© Copyright 2010, Mark Connor
Minnesota’s Caleb Truax took another significant step in his undefeated career Friday night with a unanimous decision over veteran middleweight Antwun Echols of Davenport, Iowa. The fight appeared close throughout, with Truax establishing dominance in the beginning but seeming to fade as the rounds passed. Echol’s persistent body shots on the inside appeared to take their toll, but just when he seemed to cede too much control in any given round Truax would score a significant flurry to turn the tide. The Boxers and Writers Magazine view of this fight is that it was much closer than the judges saw it, but Truax did deserve the unanimous decision. He turned on the pressure in the final rounds, particularly dominating the last two. Echols gave him the challenge that is to be expected from such an accomplished veteran Middleweight and Super Middleweight who has TKO victories over skilled fighters like Charles Brewer and once went the distance with the legendary Bernard Hopkins.

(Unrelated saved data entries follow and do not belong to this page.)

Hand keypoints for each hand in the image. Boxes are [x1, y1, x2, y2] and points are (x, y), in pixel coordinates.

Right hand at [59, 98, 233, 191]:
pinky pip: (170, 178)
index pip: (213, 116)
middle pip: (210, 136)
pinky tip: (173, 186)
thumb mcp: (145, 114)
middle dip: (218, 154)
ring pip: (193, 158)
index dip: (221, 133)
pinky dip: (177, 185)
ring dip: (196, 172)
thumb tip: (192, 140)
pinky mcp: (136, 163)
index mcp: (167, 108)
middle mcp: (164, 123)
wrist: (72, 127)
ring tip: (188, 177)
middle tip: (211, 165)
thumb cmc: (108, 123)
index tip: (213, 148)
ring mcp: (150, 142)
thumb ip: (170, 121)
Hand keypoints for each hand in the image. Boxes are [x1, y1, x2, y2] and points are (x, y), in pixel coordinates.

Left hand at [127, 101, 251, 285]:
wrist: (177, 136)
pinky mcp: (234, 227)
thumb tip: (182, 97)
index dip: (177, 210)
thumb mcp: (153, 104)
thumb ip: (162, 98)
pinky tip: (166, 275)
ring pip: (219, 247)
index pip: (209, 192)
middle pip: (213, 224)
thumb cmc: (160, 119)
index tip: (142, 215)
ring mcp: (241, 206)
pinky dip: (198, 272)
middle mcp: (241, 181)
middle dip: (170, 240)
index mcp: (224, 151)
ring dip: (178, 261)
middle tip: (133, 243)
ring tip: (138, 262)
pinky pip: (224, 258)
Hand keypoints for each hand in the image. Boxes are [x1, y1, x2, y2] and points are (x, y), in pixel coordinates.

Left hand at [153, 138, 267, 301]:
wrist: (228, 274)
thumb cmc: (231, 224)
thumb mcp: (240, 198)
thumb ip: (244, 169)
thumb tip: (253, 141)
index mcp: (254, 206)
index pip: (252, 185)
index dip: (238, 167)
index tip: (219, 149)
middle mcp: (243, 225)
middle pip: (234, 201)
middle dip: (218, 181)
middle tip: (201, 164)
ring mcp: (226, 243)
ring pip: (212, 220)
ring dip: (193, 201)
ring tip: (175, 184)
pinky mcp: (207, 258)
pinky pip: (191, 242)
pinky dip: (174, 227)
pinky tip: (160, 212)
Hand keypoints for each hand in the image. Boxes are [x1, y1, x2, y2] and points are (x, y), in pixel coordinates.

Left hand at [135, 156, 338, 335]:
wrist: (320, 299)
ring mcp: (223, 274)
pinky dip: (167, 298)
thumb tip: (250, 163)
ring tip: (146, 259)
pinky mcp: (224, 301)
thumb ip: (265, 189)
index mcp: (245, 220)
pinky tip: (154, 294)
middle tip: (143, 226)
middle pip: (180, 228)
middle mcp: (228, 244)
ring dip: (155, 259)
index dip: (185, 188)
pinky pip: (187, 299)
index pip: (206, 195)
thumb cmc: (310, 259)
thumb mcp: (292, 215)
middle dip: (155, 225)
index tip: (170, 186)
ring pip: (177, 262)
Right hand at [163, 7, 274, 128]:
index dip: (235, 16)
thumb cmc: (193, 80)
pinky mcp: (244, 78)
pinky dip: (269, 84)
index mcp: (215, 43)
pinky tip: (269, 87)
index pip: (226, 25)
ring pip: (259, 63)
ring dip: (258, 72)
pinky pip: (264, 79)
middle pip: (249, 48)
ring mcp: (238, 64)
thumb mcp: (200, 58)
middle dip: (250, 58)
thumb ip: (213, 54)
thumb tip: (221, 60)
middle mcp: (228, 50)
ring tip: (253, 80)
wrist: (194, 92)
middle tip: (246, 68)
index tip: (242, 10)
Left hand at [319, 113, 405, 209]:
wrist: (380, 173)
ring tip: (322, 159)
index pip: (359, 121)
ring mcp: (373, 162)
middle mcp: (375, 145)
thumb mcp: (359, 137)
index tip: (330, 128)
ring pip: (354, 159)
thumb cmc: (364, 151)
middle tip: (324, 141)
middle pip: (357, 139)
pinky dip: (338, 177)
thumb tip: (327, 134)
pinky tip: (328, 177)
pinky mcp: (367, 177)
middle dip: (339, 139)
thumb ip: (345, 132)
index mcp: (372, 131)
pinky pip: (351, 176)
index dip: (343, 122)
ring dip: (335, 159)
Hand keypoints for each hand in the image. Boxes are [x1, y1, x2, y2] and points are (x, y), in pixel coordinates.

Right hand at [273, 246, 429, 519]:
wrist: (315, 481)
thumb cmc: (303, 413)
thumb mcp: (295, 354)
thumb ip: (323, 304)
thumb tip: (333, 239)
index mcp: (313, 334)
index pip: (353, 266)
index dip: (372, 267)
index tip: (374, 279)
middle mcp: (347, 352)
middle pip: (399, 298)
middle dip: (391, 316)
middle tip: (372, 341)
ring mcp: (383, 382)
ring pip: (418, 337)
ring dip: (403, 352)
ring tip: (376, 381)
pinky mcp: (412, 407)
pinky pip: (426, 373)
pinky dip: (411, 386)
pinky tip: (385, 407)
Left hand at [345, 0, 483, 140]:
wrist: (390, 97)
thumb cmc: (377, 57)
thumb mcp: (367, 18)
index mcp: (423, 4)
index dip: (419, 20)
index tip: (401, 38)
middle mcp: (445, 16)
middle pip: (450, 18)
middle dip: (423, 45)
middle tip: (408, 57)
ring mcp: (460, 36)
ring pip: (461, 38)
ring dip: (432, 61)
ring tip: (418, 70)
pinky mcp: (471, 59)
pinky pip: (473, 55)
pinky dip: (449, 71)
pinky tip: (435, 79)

In the semi-main event Blaine’s Jon Schmidt lucked out with a no contest over an accidental head butt over his right eye as Josh Crouch took control in the 2nd and 3rd rounds with effective inside uppercuts and hooks from either side as he switched from the right handed and southpaw stances.

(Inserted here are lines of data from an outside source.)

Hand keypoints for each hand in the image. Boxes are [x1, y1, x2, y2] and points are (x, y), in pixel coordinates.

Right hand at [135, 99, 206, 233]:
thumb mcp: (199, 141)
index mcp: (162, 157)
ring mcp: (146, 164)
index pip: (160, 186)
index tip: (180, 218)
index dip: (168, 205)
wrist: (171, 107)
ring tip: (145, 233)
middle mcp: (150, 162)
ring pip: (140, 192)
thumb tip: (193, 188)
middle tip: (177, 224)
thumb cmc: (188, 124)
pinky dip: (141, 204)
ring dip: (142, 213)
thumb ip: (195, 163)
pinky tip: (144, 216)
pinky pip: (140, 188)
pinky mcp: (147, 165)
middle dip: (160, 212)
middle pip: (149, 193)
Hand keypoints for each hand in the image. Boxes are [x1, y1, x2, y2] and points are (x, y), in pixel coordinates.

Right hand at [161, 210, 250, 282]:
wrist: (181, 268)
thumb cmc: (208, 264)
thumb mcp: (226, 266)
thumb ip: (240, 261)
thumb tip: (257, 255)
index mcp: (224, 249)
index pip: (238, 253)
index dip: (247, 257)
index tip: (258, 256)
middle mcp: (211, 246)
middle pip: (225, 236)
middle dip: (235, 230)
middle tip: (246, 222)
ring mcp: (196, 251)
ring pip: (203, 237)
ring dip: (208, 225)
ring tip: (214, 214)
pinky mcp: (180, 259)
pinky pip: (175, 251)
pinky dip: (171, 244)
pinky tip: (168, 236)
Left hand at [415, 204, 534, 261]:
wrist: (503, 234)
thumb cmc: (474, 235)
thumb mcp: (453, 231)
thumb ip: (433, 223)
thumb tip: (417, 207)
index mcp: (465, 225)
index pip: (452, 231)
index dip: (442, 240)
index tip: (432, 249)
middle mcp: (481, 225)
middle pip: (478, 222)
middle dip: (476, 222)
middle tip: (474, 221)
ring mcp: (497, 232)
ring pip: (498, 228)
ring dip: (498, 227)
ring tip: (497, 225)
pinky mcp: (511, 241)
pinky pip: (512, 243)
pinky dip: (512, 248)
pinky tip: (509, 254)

Ismail Muwendo scored a 3rd round knockout over Juan Baltierez in a scheduled 6 round Super Featherweight fight. Baltierez actually looked much stronger than he did months ago when fighting to a draw in West St. Paul. He actually landed some effective jabs that stopped Muwendo in his tracks, as well as good right hands in the first round. He did the same thing in the 2nd, but was neutralized by Muwendo’s strong jab, which was a continuation of the first round in which Muwendo landed cleaner, clearer shots including strong uppercuts and a solid, staggering right hand that established his command of the fight. Muwendo finally found his mark with a left hook in the 3rd round, dropping Baltierez, who rose to be dropped within a couple of more exchanges that ended the fight. Baltierez has potential, but he needs to sharpen up on a lower level of competition before competing with fighters as strong and effective as Muwendo, who has proven his power and potential but will have to tighten up on his defense—including an improvement of footwork and protecting his untested chin—before he steps up his own competition.

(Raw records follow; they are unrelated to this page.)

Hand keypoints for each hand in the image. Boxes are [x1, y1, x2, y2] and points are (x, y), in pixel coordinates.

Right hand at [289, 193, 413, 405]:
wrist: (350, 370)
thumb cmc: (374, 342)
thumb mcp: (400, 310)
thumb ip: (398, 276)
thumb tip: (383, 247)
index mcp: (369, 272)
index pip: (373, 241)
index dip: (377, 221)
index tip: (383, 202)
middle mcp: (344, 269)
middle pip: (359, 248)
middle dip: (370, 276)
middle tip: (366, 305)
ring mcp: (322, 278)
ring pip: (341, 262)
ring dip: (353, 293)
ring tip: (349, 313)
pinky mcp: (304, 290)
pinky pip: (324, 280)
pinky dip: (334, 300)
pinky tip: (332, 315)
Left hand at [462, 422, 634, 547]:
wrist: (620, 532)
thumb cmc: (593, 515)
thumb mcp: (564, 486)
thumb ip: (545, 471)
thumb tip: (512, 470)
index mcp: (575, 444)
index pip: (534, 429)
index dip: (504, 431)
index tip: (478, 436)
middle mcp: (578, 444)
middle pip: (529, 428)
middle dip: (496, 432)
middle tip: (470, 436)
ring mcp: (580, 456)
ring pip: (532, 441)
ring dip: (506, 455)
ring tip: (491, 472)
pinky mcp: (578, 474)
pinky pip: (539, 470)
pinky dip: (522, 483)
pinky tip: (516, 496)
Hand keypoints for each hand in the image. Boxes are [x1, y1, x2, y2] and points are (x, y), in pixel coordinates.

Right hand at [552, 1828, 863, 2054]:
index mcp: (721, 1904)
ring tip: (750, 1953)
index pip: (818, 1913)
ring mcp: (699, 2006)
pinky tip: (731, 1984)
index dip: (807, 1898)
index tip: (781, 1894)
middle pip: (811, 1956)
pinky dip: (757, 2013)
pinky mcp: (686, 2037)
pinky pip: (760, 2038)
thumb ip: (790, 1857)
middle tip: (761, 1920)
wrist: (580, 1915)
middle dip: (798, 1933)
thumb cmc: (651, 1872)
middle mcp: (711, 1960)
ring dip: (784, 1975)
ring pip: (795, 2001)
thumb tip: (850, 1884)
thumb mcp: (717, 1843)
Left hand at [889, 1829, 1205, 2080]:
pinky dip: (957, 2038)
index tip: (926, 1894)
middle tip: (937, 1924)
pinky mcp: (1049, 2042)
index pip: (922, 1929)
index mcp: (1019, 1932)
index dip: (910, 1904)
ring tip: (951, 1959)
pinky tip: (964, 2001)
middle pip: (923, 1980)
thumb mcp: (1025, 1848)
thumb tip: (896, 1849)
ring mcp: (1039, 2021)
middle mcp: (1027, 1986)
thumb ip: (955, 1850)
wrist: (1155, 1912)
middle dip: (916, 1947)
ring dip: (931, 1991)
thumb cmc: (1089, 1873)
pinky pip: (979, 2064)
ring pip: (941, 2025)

Charles Meir of Coon Rapids rose from the canvas after Corey Rodriguez dropped him with a looping right hand during a barrage of punches Rodriguez unleashed in the first round of their 6 round Middleweight fight. Meir did exhibit a high degree of skill in moving around the ring and landing counter shots, but Rodriguez was relentless throughout the fight with his body attack and appeared to be more effective and land more punches. But Rodriquez was dropped in the third from an accumulation of blows after a sneaky shot stunned him, and even though he came back well and was competitive in the last quarter of the round he still gave it away by a 10-8 margin. Boxers and Writers Magazine scored the fight 58-55 for Rodriguez, but apparently the judges were watching an entirely different fight. Denny Nelson and Veid Muiznieas scored it 56-56, while Carl Benson scored it 57-56 for Rodriguez, the total constituting a majority draw.
0-1 Jake Backus exhibited an improved performance in his second fight, a rematch
against 2-0 Super Bantamweight Vincente Alforo of St. Paul. But his effective movement and counterpunching never amounted to effective and punishing blows, and he was caught with a right hand that almost dropped him in the third round, forcing him to grab and hold for survival. At one point he was hurt so badly that his clinching resulted in him accidentally tackling Alfaro, and the round was lopsided enough for him to lose it 10-8. With a majority decision favoring Alfaro, Nelson calling it 39-37, Muiznieas scoring it 38-37 and Benson settling for 37-37, it is obvious that Backus let the fight slip away with his precarious 3rd round performance.
Hector Orozco avenged a technical decision loss from October of last year with a majority decision over Danny Figueroa. Boxers and Writers Magazine saw this fight differently from the judges also, believing Figueroa’s jab and combinations to be more effective throughout. Figueroa slipped well and utilized the ring, and he also fought effectively inside while Orozco continuously came forward. Orozco did look better this time around, though, and his high degree of recent activity has paid off. Nelson scored it 39-37 and Benson had it 39-38 for Orozco, while Muiznieas called it a 38-38 draw.